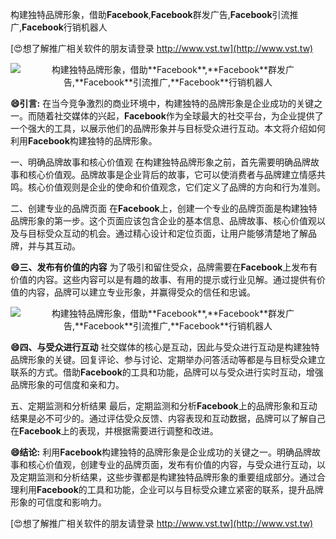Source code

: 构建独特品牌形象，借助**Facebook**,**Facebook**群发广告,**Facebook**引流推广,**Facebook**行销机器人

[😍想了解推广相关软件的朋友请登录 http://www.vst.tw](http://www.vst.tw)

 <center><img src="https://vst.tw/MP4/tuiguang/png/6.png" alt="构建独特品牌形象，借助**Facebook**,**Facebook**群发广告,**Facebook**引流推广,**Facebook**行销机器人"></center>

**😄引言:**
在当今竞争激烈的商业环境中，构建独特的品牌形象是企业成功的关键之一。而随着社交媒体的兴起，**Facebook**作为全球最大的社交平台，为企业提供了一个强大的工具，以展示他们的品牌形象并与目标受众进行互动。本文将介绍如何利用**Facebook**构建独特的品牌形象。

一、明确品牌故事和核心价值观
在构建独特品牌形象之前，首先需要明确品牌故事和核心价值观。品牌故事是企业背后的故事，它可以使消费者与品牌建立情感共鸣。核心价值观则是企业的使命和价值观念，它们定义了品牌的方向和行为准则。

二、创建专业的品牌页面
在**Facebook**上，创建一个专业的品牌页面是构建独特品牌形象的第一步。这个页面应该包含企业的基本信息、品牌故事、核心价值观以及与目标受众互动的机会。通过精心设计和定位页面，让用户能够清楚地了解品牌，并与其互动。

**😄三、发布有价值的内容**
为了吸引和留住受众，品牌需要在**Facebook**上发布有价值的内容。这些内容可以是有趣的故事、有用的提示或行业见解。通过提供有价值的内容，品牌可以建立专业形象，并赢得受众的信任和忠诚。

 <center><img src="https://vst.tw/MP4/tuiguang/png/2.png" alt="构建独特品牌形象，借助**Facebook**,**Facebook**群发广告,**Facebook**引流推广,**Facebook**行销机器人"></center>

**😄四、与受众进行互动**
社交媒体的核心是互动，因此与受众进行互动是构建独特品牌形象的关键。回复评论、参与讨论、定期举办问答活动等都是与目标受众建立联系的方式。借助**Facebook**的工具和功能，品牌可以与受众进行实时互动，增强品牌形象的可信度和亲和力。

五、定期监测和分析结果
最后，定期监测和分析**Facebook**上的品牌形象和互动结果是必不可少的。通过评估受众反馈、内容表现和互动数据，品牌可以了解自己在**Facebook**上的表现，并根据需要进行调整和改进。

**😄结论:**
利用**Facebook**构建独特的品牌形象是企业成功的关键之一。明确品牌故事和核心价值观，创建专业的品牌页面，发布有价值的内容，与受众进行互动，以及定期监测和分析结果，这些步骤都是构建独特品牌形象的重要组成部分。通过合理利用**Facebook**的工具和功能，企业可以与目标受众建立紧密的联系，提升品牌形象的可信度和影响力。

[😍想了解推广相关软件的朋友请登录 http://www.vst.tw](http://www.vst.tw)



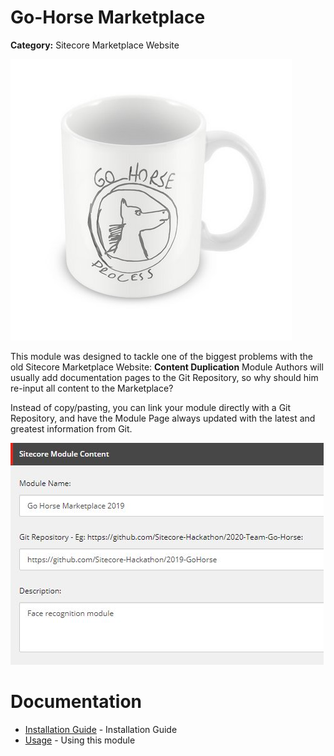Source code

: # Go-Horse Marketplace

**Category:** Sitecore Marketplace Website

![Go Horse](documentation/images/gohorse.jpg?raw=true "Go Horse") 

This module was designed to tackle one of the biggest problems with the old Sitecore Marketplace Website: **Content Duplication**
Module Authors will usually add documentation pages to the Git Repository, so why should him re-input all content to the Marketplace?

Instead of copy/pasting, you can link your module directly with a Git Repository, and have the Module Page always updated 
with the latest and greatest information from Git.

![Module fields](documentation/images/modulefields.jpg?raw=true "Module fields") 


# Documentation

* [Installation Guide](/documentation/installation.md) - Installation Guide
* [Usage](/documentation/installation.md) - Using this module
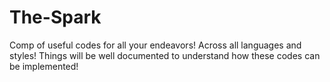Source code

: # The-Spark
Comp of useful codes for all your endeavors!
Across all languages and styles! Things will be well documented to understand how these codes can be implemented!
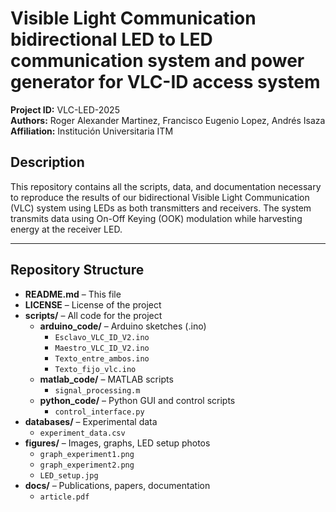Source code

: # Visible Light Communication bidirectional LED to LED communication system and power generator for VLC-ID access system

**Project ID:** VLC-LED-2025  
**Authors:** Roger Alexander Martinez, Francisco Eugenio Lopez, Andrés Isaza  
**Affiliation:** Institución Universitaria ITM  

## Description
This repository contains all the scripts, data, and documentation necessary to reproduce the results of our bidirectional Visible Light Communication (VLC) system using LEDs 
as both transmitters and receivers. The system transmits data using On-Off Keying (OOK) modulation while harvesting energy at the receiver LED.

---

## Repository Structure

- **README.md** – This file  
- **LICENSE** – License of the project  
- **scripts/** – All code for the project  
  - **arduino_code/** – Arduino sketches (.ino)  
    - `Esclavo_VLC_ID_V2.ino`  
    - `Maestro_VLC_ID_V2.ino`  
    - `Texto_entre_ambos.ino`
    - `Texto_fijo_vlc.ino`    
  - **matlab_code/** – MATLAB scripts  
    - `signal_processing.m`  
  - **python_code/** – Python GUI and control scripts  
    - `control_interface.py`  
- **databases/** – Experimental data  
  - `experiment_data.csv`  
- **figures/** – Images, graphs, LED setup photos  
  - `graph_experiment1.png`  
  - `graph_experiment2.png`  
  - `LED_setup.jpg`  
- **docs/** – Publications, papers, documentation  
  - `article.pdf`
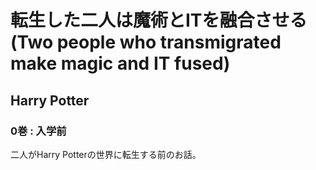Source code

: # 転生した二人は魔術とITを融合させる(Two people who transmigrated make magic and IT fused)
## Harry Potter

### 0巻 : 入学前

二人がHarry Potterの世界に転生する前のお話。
◆ ◆ ◆
-- Aim of the task --
Count the lines above that contain "Authors" and reply with the figure alone.

-- Your response --
2